RB: Sell yourself and sell your project and put yourself out there. It’s great to be passionate about your project. It's great to have that side of the brain of creativity and that’s why you got into this. But you’ve got to use the other side of the brain too, and be there to sell it for the money people. For the people that will help fund your project because, you know, there’s so many projects.
On film equity
DB: Equity is basically just money that’s not attached to a collateral, per se, but really just an investment into the film. Whereas all other lending and borrowing is attached to collateral almost 90% of the time. A tax credit is a piece of collateral that you can borrow money against. The better the collateral, the cheaper the loan.

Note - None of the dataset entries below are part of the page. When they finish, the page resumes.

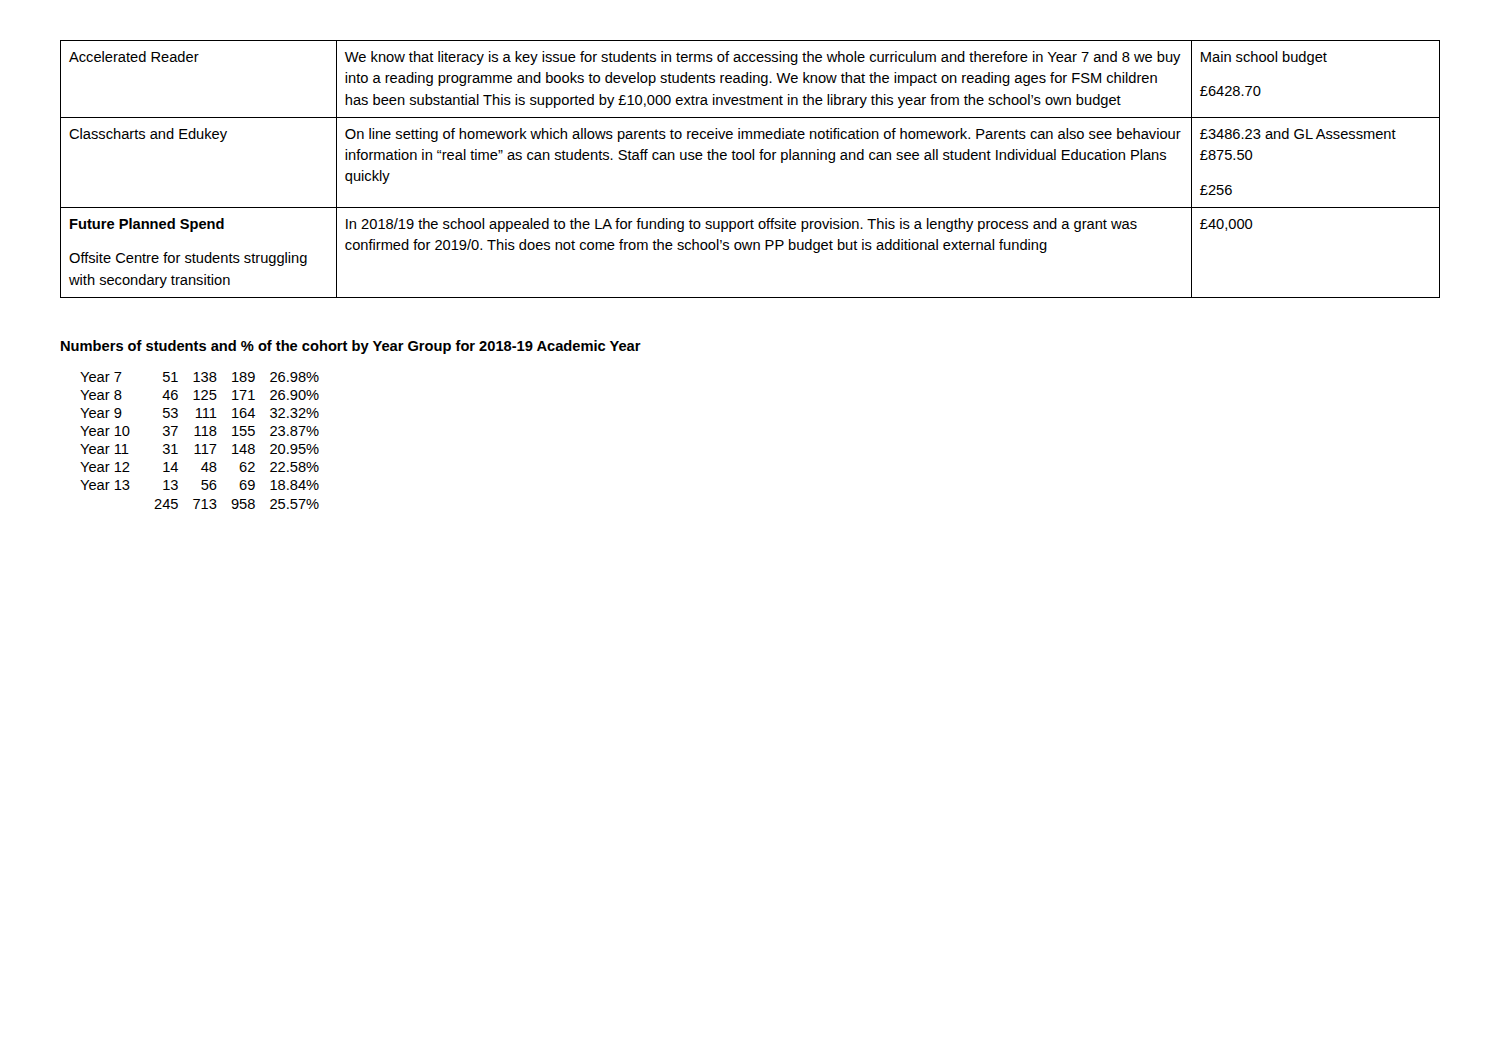| Accelerated Reader | We know that literacy is a key issue for students in terms of accessing the whole curriculum and therefore in Year 7 and 8 we buy into a reading programme and books to develop students reading. We know that the impact on reading ages for FSM children has been substantial This is supported by £10,000 extra investment in the library this year from the school’s own budget | Main school budget £6428.70 |
| Classcharts and Edukey | On line setting of homework which allows parents to receive immediate notification of homework. Parents can also see behaviour information in “real time” as can students. Staff can use the tool for planning and can see all student Individual Education Plans quickly | £3486.23 and GL Assessment £875.50 £256 |
| Future Planned Spend Offsite Centre for students struggling with secondary transition | In 2018/19 the school appealed to the LA for funding to support offsite provision. This is a lengthy process and a grant was confirmed for 2019/0. This does not come from the school’s own PP budget but is additional external funding | £40,000 |
Numbers of students and % of the cohort by Year Group for 2018-19 Academic Year
| Year 7 | 51 | 138 | 189 | 26.98% |
| Year 8 | 46 | 125 | 171 | 26.90% |
| Year 9 | 53 | 111 | 164 | 32.32% |
| Year 10 | 37 | 118 | 155 | 23.87% |
| Year 11 | 31 | 117 | 148 | 20.95% |
| Year 12 | 14 | 48 | 62 | 22.58% |
| Year 13 | 13 | 56 | 69 | 18.84% |
| | 245 | 713 | 958 | 25.57% |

DB: MG’s are minimum guarantees. Basically what it is is you have a distributor and for example you have this martial arts film and he goes, martial arts films do fantastic in Eastern European countries. In order to distribute the film, I’ll give you a minimum guarantee of $100,000 because he knows he can do $200,000. So he’ll give you a minimum guarantee so you can borrow against it.
JF: Don’t be intimidated by MGs and approaching distributors for pre-sales. Both of my features that went to Slamdance within that six months following both got distributors and keeping those relationships, rolling them into the next stuff is all worth it and how you can approach it.
DB: Don’t ignore grants! Talk to as many people as possible and know what the subject matter is. Research if there are any grants out there that might fit into that category.
JF: One of my documentaries got $75,000 worth of grants already and it's just getting off the ground. Your synopsis is pitchable.
On tax incentives
DB: All tax incentives in the US and Canada have their unique set of rules.
RB: Lots of states have compensation caps where that say, for example, OK we will give you 25% on labor but we’ll cap it at 500,000. You’ll lose money so you want to go to a place that doesn’t have a compensation cap. You have to find the state that matches your budget and what you’re going for. There's 3 different types of programs: rebates and grants which are cash, credits, transferable credits like in Georgia. Once you get your credit there, you can’t turn it into cash on your own. You have to go and sell it to somebody that has Georgia liability.
RB: Incentives are used by states to drive up their economic impact. They want you. Think about utilizing the local stuff. Flag your budget and know what you’re doing in the state and what you’re not doing in the state as each state has different incentives and set of rules
DB: The whole concept of a tax credit is to incentivize people to bring their business there. Look for states that incentivize the project you are working on.
RB: Incentives for having a diverse cast or crew. New Jersey gives you a 2% bump
CC: Grant paperwork forces you to write about your project and then understand what you are pitching to your audience. UCLA has a “poor” documentary filmmaker fund where they basically allow their students to review paperwork for free.